Selected excerpt Block Start

This is the mail archive of the
libc-alpha@sourceware.org
mailing list for the glibc project.
[ping2][PATCH 1/2 v1.1][BZ #14547] Fix CVE-2012-4412
- From: Siddhesh Poyarekar <siddhesh at redhat dot com>
- To: libc-alpha at sourceware dot org
- Date: Mon, 2 Sep 2013 16:35:11 +0530
- Subject: [ping2][PATCH 1/2 v1.1][BZ #14547] Fix CVE-2012-4412
- Authentication-results: sourceware.org; auth=none
- References: <20130630163955 dot GE2654 at spoyarek dot pnq dot redhat dot com> <20130821150912 dot GA15273 at spoyarek dot pnq dot redhat dot com> <20130826100620 dot GF2011 at spoyarek dot pnq dot redhat dot com>
Ping!
On Mon, Aug 26, 2013 at 03:36:20PM +0530, Siddhesh Poyarekar wrote:
> Ping!
>
> On Wed, Aug 21, 2013 at 08:39:12PM +0530, Siddhesh Poyarekar wrote:
> > Hi,
> >
> > Here's an updated patch with some small changes based on some bugs I
> > found in my patch. Patch 2/2 will have the test case to verify that
> > this does not regress. It runs for 5 minutes and causes a lot of pain
> > to the build system, so I've kept it as an xtests like Andreas Schwab
> > suggested.
> >
> > No regressions in the testsuite (with check and xcheck) as tested on
> > x86_64 and x86.
> >
> > Siddhesh
> >
> > [BZ #14547]
> > * string/strcoll_l.c (coll_seq): New members rule, idx,
> > save_idx and back_us.
> > (get_next_seq_nocache): New function.
> > (do_compare_nocache): New function.
> > (STRCOLL): Use get_next_seq_nocache and do_compare_nocache
> > when malloc fails.

Selected excerpt Block End
Data shown Block Start

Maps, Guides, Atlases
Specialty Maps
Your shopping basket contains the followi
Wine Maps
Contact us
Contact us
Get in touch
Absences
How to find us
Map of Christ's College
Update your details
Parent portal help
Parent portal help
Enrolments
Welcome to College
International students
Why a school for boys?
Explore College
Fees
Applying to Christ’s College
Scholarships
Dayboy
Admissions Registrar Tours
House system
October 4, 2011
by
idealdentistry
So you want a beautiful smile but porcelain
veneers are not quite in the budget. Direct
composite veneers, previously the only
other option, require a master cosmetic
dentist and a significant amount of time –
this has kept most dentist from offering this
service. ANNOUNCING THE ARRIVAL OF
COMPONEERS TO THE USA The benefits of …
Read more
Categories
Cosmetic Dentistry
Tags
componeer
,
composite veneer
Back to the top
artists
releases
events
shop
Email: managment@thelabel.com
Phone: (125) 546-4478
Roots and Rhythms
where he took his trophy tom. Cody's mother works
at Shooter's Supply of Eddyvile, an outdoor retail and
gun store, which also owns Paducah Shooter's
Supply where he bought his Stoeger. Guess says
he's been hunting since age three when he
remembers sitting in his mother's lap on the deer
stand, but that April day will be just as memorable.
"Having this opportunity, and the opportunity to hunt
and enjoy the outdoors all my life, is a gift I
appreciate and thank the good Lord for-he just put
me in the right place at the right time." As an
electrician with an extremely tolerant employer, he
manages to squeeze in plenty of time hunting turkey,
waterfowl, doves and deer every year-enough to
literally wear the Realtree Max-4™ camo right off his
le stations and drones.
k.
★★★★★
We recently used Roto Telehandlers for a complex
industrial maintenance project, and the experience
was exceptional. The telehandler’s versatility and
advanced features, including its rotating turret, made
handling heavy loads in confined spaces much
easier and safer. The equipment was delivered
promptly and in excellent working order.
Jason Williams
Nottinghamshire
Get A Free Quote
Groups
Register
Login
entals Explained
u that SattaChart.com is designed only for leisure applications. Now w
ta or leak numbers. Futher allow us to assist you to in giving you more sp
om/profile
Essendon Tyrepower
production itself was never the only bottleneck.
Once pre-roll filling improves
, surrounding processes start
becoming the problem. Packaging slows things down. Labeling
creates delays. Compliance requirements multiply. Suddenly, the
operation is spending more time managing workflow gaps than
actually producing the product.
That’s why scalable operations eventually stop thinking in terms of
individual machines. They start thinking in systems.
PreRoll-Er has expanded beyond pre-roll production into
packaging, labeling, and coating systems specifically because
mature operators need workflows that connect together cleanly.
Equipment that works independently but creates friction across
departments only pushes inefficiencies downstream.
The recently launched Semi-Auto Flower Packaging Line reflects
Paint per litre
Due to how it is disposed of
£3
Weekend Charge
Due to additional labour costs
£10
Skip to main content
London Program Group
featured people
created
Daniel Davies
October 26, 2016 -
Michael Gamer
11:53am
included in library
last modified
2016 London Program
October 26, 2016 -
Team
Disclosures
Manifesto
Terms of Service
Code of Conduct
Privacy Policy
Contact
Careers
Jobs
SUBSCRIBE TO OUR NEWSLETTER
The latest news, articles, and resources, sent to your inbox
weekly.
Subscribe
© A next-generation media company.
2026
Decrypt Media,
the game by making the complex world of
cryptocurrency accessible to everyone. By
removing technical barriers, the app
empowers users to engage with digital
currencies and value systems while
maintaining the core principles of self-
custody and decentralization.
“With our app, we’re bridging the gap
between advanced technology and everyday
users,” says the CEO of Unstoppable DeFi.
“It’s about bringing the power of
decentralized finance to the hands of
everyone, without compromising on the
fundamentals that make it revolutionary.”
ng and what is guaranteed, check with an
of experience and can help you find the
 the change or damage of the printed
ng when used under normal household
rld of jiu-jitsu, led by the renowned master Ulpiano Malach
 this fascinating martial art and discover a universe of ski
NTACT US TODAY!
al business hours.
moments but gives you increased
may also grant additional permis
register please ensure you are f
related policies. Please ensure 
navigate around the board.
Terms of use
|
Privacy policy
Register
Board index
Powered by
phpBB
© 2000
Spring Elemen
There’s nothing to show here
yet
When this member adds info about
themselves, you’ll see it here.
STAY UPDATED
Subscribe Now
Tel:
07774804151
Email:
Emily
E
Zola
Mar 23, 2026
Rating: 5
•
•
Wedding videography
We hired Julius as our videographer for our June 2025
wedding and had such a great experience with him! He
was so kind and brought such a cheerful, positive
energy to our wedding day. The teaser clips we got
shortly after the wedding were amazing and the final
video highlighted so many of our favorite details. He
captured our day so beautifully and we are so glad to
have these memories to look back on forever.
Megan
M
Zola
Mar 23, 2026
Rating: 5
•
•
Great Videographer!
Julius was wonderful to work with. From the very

Data shown Block End

= Exercise set =
a – According to the glibc patch post, why was the test case in Patch 2/2 kept as an xtests? Answer in one to three sentences.
b – In the glibc patch post, take everything from "On Mon, Aug" down to "x86_64 and x86." and replace "build system" with "build infrastructure".
c – In the glibc patch post, on which architectures was the testsuite run with no regressions?

= Outputs for the tasks =
a – The test runs for 5 minutes and causes a lot of pain to the build system. For that reason, it was kept as an xtests, as Andreas Schwab had suggested.

b –
On Mon, Aug 26, 2013 at 03:36:20PM +0530, Siddhesh Poyarekar wrote:
> Ping!
>
> On Wed, Aug 21, 2013 at 08:39:12PM +0530, Siddhesh Poyarekar wrote:
> > Hi,
> >
> > Here's an updated patch with some small changes based on some bugs I
> > found in my patch. Patch 2/2 will have the test case to verify that
> > this does not regress. It runs for 5 minutes and causes a lot of pain
> > to the build infrastructure, so I've kept it as an xtests like Andreas Schwab
> > suggested.
> >
> > No regressions in the testsuite (with check and xcheck) as tested on
> > x86_64 and x86.

c – x86_64 and x86.